Los pimpineros jamás desaparecieron, ni siquiera porque sus cambuches fueron destruidos por la secretaría de Gobierno local.
¿Por qué creer?
Ya no es como hace algunos años, cuando la palabra de un ministro era, por si se puede decir así, casi una ley, que se cumplía por encima de otras circunstancias.
Ahora, a la palabra de un ministro, a la del presidente, inclusive, no la creen todos los ciudadanos, que la tienen como una especie de formalismo circunstancial.
Los mismos altos funcionarios del Estado se han encargado, con el paso del tiempo, de restarle credibilidad a sus promesas, a sus afirmaciones. Y la razón tiene que ver con el incumplimiento de casi todo lo que prometen y dicen.
Quizás no todos los ministros dicen y prometen cosas que luego no cumplen; quizás algunos dicen la verdad y hacen lo posible por compaginar sus palabras con sus hechos.
Un caso que sirve de ejemplo para demostrar esa falta de credibilidad se da en esta ciudad, quizás a una de las que más promesas le incumplen.
Casi al día siguiente del cierre fronterizo, el gobierno corrió a garantizar que habría todo el combustible necesario para el parque automotor de Cúcuta y del departamento, y que el contrabando desde Venezuela sería historia.
No habrá escasez ni de gasolina ni de diésel: el gobierno lo garantiza y hará llegar de inmediato la cantidad necesaria; dentro de unos dos días no puede haber colas ante ninguna de las estaciones de servicio, ni habrá más pimpineros en las calles, se le dijo a Cúcuta.
Pero, las colas nunca desaparecieron; por el contrario, ahora son casi tan largas como al comienzo de la crisis fronteriza, y los pimpineros poco a poco van reapareciendo, aunque unos pocos cambuches fueron destruidos por la secretaría de Gobierno local.
Todas las razones oficiales entregadas para explicar las mismas situaciones de cada día quedaban desvirtuadas de inmediato por la realidad: mientras oficialmente decían que todas las gasolineras trabajarían 24 horas seguidas, la realidad de algunas dejaba sin piso la garantía del gobierno.
¿Cuál de todos los rumores callejeros encierra la verdad? ¿La gasolina la venden las estaciones de servicio a traficantes que la llevan a otras zonas del país para venderla sin el subsidio y ganar mucho dinero? ¿La venden las gasolineras a los pimpineros para que la vendan más cara en las calles a quienes no quieren hacer una cola kilométrica que jamás parece avanzar? ¿La gasolina la esconden en alguna parte de la cadena de distribución, para especular con ella?

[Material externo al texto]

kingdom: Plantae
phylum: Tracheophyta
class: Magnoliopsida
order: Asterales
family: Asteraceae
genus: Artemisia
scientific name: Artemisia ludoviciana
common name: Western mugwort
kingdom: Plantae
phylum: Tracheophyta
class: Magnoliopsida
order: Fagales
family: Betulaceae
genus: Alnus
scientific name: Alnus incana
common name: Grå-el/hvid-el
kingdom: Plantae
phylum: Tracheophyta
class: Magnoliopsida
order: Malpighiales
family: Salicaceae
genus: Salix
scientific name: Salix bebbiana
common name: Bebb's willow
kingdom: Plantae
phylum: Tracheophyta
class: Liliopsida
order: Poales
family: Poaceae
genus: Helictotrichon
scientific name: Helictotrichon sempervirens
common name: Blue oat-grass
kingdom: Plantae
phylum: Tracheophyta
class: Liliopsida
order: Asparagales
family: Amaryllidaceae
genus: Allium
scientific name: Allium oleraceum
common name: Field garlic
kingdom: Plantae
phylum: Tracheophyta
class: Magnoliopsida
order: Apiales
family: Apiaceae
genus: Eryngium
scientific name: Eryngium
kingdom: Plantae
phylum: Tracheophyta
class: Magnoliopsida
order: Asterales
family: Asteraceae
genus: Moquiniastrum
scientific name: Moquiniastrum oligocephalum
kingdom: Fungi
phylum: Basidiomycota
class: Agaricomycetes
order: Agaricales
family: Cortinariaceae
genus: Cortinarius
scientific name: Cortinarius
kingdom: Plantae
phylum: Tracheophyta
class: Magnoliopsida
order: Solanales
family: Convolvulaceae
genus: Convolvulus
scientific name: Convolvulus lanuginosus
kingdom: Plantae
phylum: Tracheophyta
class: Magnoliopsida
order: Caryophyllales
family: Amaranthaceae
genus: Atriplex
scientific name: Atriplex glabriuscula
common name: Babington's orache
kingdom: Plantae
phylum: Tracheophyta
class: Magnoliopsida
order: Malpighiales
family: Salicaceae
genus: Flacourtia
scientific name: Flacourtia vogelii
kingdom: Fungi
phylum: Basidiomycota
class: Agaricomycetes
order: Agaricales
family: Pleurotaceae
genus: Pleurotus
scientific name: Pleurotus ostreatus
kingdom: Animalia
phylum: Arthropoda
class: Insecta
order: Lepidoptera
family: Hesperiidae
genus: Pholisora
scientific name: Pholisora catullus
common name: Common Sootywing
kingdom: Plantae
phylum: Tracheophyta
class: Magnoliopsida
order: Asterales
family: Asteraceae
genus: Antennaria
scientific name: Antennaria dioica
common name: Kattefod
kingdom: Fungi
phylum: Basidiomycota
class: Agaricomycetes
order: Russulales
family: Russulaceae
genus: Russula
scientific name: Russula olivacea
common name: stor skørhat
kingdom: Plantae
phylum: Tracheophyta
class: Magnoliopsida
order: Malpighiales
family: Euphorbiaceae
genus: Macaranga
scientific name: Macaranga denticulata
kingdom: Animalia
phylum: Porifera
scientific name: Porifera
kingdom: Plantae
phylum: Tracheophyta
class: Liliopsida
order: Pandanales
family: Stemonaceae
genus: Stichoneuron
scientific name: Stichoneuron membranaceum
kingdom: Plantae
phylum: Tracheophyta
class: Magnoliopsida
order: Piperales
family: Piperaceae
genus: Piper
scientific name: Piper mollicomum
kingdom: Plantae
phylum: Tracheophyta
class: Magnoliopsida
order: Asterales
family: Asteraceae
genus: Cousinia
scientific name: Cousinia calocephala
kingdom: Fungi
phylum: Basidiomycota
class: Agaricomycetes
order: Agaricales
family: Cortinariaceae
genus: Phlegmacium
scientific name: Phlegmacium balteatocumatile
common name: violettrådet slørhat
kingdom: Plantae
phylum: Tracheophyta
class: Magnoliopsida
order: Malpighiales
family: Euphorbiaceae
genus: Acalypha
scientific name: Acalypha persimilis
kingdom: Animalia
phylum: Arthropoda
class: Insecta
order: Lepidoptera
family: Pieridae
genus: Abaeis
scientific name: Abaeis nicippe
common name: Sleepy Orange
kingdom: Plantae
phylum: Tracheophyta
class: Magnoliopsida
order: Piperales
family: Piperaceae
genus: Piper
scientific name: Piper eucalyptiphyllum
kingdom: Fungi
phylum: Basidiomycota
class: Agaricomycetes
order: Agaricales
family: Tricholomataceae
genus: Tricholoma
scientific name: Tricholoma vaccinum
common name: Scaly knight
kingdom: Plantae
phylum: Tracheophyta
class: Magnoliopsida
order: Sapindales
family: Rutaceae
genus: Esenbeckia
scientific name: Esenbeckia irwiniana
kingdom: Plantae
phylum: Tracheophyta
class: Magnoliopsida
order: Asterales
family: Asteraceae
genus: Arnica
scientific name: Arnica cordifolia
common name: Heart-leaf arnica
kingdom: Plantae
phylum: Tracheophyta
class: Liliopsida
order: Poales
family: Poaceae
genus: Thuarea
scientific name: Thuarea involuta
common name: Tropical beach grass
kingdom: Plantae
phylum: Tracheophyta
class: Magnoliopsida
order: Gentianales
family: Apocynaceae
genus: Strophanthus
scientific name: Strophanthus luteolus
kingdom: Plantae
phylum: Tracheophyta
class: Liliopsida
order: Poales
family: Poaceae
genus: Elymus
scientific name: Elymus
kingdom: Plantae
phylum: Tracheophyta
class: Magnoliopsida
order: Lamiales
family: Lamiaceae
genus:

Si, como dice el gobierno, hay gasolina suficiente, ¿por qué razón ayer una estación de servicio, en el centro de la ciudad, debió colgar un cartel que decía que había agotado sus existencias, y largas colas de automovilistas y motociclistas perdieron, no solo todo el tiempo de espera, sino la confianza en el gobierno y sus voceros.
¿No sería mejor que el ministro de Minas, Tomás González, como vocero del gobierno aumentara definitivamente el cupo para la ciudad? Bastantes años lleva la ciudad ahorrándole al gobierno nacional combustible, por causa del contrabando que el mismo estado ha permitido, aún en épocas en que el diferencial cambiario no producía las millonarias utilidades que hoy obtienen quienes viven de ese negocio. ¿Y cuánto tiempo hace que se ha venido pidiendo el aumento definitivo del cupo de gasolina colombiana?
Sería más honrado, con una ciudad a la que le deben tantas explicaciones sobre desidia y negligencia que hasta los cucuteños hemos perdido la cuenta de cuántas han sido, que se dejara en claro de una vez que si el Estado está o no en capacidad de resolver al menos este problema crónico de la frontera, derivado de varios factores, entre otros la falta de autoridad de nuestros gobernantes y la complicidad de muchos ciudadanos, quienes por varias décadas han permitido que se perpetúen estas situaciones.
Porque el contrabando de gasolina o de lo que sea tiene su origen en la incapacidad del Estado para controlarlo y eliminarlo mediante el ejercicio de la autoridad complementándola con programas que de verdad le ofrezcan a la gente fórmulas económicas que la lleven a olvidarse de la cultura de la ilegalidad en la que la han obligado a desarrollarse.